(Data to use Opens)
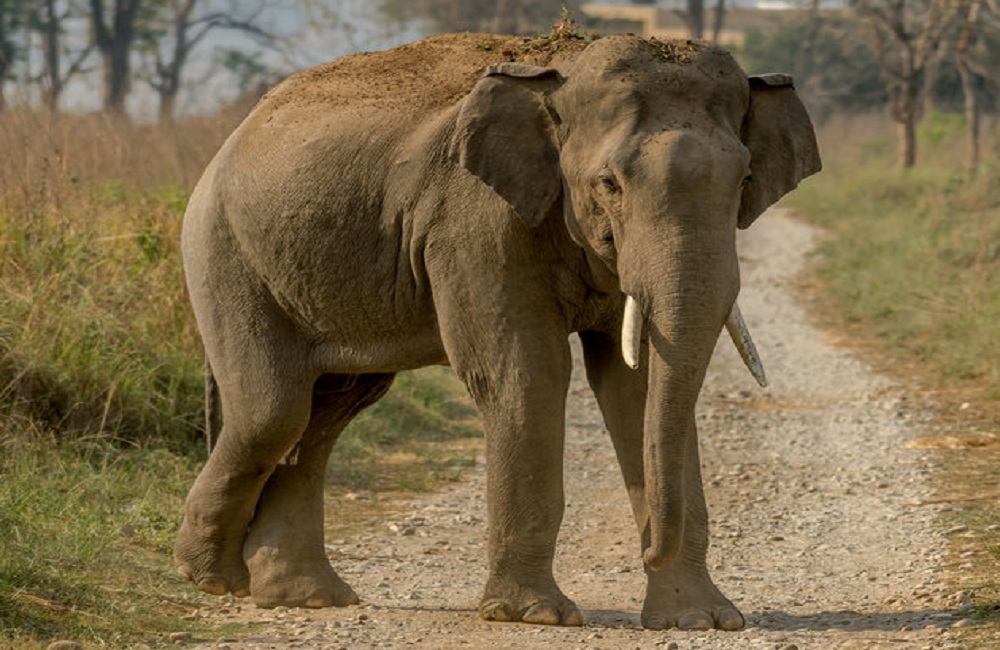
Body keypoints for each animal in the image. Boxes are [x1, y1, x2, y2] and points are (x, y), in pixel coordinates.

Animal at [176, 30, 820, 628]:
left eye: (743, 182)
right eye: (609, 183)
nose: (650, 550)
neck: (558, 71)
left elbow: (635, 387)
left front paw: (700, 620)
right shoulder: (472, 220)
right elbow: (526, 372)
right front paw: (533, 615)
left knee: (328, 410)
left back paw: (303, 596)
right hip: (224, 252)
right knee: (275, 409)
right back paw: (212, 575)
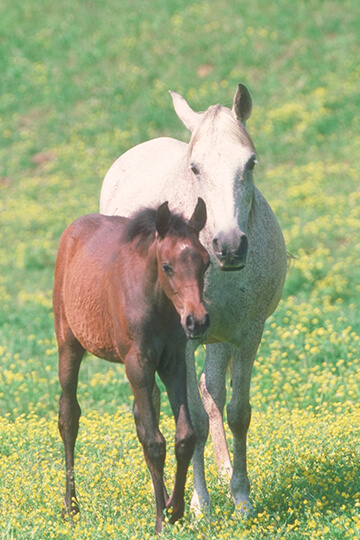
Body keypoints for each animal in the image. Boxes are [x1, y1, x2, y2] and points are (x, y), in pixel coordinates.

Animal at [99, 83, 286, 516]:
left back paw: (224, 472)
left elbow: (236, 412)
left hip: (217, 339)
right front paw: (200, 507)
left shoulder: (246, 335)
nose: (229, 246)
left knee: (210, 391)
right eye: (195, 168)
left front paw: (241, 499)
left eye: (250, 163)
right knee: (157, 402)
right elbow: (193, 422)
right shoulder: (182, 342)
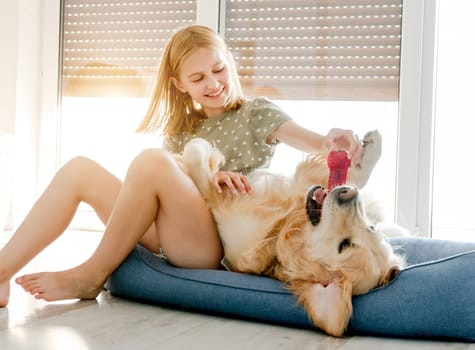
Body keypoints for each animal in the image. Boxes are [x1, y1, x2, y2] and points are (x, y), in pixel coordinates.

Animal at [181, 131, 406, 336]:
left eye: (344, 245)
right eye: (370, 229)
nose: (348, 195)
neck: (282, 229)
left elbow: (194, 153)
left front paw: (201, 151)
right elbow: (354, 176)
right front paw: (369, 147)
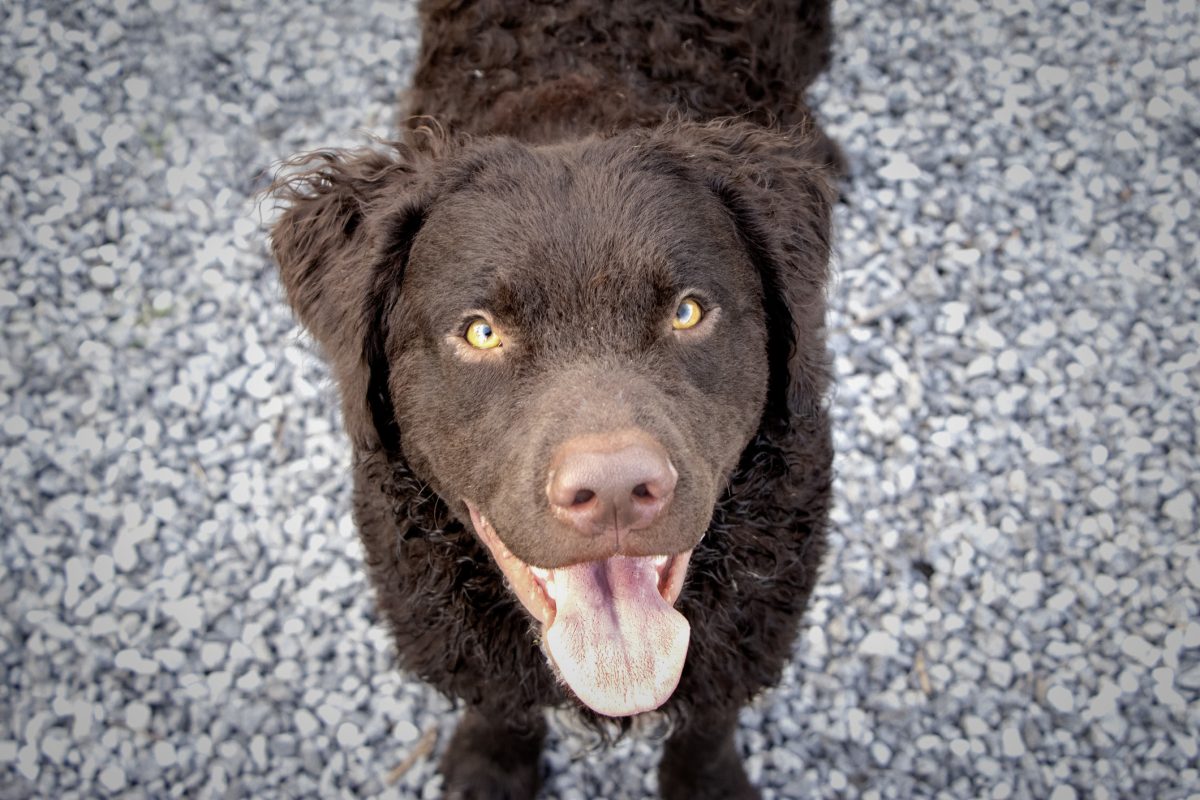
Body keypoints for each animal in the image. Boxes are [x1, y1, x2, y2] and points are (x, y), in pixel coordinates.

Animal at [270, 3, 835, 796]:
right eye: (481, 332)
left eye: (687, 312)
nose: (616, 490)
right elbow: (499, 704)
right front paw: (490, 767)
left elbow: (709, 717)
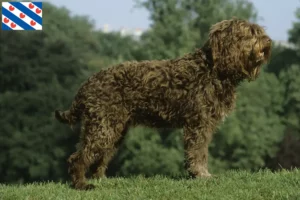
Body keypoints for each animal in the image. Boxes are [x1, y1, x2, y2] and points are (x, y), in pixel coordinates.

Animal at [54, 18, 272, 189]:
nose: (269, 41)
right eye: (250, 33)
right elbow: (198, 152)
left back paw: (101, 180)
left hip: (113, 129)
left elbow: (200, 153)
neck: (213, 69)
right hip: (103, 128)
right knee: (78, 158)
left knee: (100, 157)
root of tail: (87, 84)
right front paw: (202, 175)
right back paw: (82, 185)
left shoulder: (203, 124)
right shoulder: (198, 124)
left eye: (259, 31)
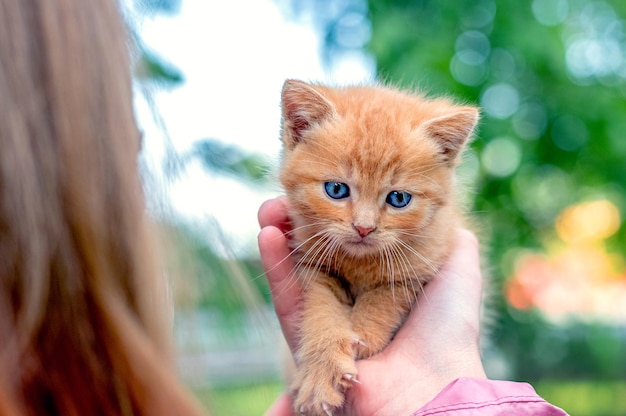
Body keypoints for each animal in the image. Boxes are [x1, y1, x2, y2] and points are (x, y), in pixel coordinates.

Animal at [278, 79, 478, 414]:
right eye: (336, 189)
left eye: (398, 198)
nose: (364, 227)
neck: (360, 260)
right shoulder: (312, 264)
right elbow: (321, 312)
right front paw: (320, 374)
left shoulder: (419, 266)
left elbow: (383, 300)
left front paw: (362, 338)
(Data to use Closes)
> [What this task involves]: Give back the entries above exactly as they stand. Leave the images out.

> [Written response]:
Body keypoints for each animal in the image. Boxes are [x1, y1, x2, y2] and points are (x, y), in pixel coordinates.

Animal at [176, 30, 820, 628]:
left eye: (743, 182)
right eye: (609, 183)
nose: (650, 550)
neck: (558, 71)
left elbow: (635, 387)
left front paw: (700, 620)
right shoulder: (472, 220)
right elbow: (526, 372)
right front paw: (533, 615)
left knee: (328, 410)
left back paw: (303, 596)
right hip: (224, 252)
right knee: (275, 409)
right back paw: (212, 575)
Body keypoints for each animal in the image. Boxes are [x1, y1, x2, y2] and points are (x, y), in pixel coordinates.

Animal at [99, 83, 286, 516]:
left back paw: (224, 472)
left elbow: (236, 412)
left hip: (217, 339)
right front paw: (200, 507)
left shoulder: (246, 335)
nose: (229, 246)
left knee: (210, 391)
right eye: (195, 168)
left front paw: (241, 499)
left eye: (250, 163)
right knee: (157, 402)
right elbow: (193, 422)
right shoulder: (182, 342)
Body keypoints for each animal in the image. Boxes are [x1, y1, x2, y2] and points are (x, y), in pixel coordinates.

Animal at [181, 131, 406, 336]:
left eye: (344, 245)
right eye: (370, 229)
nose: (348, 195)
neck: (282, 229)
left elbow: (194, 153)
left front paw: (201, 151)
right elbow: (354, 176)
right front paw: (369, 147)
Body keypoints for each animal in the image. Boxes are [x1, y1, x2, y2] and points are (x, y), in pixel coordinates.

Animal at [270, 3, 835, 796]:
right eye: (481, 332)
left eye: (687, 312)
nose: (616, 490)
right elbow: (499, 704)
right front paw: (490, 767)
left elbow: (709, 717)
Body keypoints for each animal in the image. Boxes are [x1, y1, x2, y2] and points are (x, y), in pixel coordinates.

Animal at [54, 18, 272, 189]:
nose: (269, 41)
right eye: (250, 33)
right elbow: (198, 152)
left back paw: (101, 180)
left hip: (113, 129)
left elbow: (200, 153)
neck: (213, 69)
right hip: (103, 128)
right knee: (78, 158)
left knee: (100, 157)
root of tail: (87, 84)
right front paw: (202, 175)
right back paw: (82, 185)
left shoulder: (203, 124)
right shoulder: (198, 124)
left eye: (259, 31)
Body keypoints for each animal in the image. Boxes are [x1, y1, x2, y2] and points are (x, y), in pixel coordinates.

Animal at [278, 79, 478, 414]:
right eye: (336, 189)
left eye: (398, 198)
nose: (364, 227)
neck: (360, 260)
right shoulder: (312, 264)
right elbow: (321, 312)
right front paw: (320, 374)
left shoulder: (419, 266)
left elbow: (383, 300)
left front paw: (362, 338)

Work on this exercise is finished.